◆ **What the task requires**:
Each line below that holds the word "index" counts toward the answer; reply with the total number only.

Limb landmark coordinates
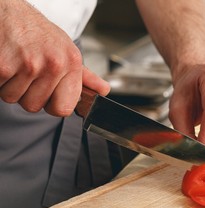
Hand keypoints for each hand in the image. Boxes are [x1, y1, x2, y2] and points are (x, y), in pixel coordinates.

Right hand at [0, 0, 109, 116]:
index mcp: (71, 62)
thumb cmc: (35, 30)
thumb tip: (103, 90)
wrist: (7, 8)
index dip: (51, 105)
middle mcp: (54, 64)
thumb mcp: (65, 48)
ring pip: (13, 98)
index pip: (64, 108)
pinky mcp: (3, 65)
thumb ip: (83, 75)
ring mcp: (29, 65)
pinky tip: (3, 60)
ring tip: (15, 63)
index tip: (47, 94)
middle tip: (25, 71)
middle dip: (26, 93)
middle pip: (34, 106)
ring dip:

◆ **Solved exercise**:
4